Will it be done this way? Probably not, but we can hope.
-
-
Wednesday 1st November 2017 09:22 GMT Voland's right hand
Re: Cut out the middle man
You are not far off. A number of Western Democracies use software written in Eastern Europe. Canada comes to mind - at least some of their voting software was written by Sirma in Bulgaria.
Nothing wrong with it too. I would trust it more than software written by a local company which has openly declared that it will deliver the victory to one of the candidates - I am leaving the actual US election year, the company in question and which of its execs said that as "exercise to the reader".
-
-
Wednesday 1st November 2017 10:23 GMT willi0000000
*sigh*
right-side-of-the-pond problems.
i've voted a lot of times (damn i'm old) and the best system i've seen is paper ballots where you fill-in a block (or other little shape) that are put into a ballot box and, at the end of the day, transported to the town hall for machine counting.
the system leaves a human-readable paper trail that can be recounted by precinct for spot checks or entirely recounted is shenanigans is suspected.
that secures the votes . . . now, can we solve the voter suppression problem?
[ . . . and, just maybe, confine campaigning to the two months preceding one national designated day for all primary elections . . . and hold the election one month later ]
-
-
Thursday 2nd November 2017 01:08 GMT Eddy Ito
Of course there's also the easy thing of getting rid of the crazy Tuesday non-holiday. Then you can have the election take place over the course of a week so people aren't so inconvenienced by lines that are 40+ minutes long at the end of a long work day. Take the next week tallying the vote and slap the news media for announcing anything ahead of the official totals. FFS, the inauguration isn't until late January there isn't much need to determine the winner before the Thursday Turkeyfest and folks could get a chance to wind down after a few bottles of wine, slices of pie, pounds of turkey, taters, and gawdknowswhatt and folk will be calm, fat, dumb, and happy, and looking forward to a nap after a nice digestif. What could be better than announcing the election results during the halftime show of either Dallas or Detroit or perhaps even during one of the parades.
-
-
-
Wednesday 1st November 2017 11:37 GMT MonkeyCee
postal votes
Personally I don't understand why there needs to be an election "day" and physical presence to do my democratic duty. Make it easier to postal vote, perhaps even allowing you to vote, online, in advance.

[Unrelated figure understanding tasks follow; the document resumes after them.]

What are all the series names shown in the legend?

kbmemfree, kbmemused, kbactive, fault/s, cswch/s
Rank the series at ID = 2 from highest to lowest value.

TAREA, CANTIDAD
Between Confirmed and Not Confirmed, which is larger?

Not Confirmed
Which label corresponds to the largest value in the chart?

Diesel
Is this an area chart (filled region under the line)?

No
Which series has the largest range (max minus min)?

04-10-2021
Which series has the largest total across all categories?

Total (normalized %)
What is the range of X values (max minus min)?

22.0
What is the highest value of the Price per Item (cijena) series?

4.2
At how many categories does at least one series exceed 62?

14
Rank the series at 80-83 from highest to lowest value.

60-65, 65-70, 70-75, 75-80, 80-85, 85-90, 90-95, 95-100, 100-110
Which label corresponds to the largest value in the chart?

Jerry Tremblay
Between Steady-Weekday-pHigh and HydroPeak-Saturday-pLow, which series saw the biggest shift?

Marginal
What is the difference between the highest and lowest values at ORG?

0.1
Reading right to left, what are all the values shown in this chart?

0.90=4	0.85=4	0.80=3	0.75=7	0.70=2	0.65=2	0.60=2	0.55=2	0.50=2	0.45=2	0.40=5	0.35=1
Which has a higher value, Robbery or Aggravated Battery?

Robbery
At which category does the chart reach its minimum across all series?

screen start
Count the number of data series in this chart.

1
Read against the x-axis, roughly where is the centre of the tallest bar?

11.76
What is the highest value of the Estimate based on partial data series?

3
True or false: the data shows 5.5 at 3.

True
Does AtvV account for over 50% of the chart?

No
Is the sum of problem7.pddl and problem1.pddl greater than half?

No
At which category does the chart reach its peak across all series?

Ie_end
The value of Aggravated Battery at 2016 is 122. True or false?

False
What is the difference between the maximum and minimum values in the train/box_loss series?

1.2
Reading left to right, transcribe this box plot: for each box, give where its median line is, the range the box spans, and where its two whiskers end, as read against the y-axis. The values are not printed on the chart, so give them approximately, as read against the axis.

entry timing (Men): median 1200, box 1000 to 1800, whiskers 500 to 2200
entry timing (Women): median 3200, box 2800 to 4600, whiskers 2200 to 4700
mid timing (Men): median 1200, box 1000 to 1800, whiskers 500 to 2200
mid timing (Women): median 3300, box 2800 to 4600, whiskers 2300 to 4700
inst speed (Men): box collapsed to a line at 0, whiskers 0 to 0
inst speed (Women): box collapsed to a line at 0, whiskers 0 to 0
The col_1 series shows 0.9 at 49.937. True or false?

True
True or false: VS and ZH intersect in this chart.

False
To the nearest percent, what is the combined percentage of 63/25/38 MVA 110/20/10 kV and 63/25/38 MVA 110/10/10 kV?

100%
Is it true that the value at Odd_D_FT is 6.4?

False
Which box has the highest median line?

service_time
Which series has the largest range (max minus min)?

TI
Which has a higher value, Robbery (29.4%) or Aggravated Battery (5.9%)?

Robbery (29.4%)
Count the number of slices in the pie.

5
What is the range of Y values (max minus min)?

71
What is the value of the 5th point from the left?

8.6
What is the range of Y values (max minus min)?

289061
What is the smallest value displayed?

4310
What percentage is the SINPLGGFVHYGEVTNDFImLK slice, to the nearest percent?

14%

I've also seen (but can't for the life of me recall where) a theoretical system where a total vote tally is publicly visible, your individual vote is only visible with your own key. Thus you can check your vote is still correct whilst still preserving some anonymity.
Not that it really matters, the big political parties are very good at predicting what issues affect you individually and what will (and won't) persuade you to vote.
-
Wednesday 1st November 2017 12:45 GMT John Smith 19
Yes the US is big. Yes it has a lot of people. But..
Ballot boxes are not that heavy. Like pharmaceutical packaging they don't have to be tamper proof, they just have to make it impossible to tamper with them without it being obvious.
Ballots can be counted fairly quickly by humans.
Yes it might take whole hours more to do but SFW?
Comm links from counting sites are good enough. What do you need? 4 or 5 numbers at most from each site?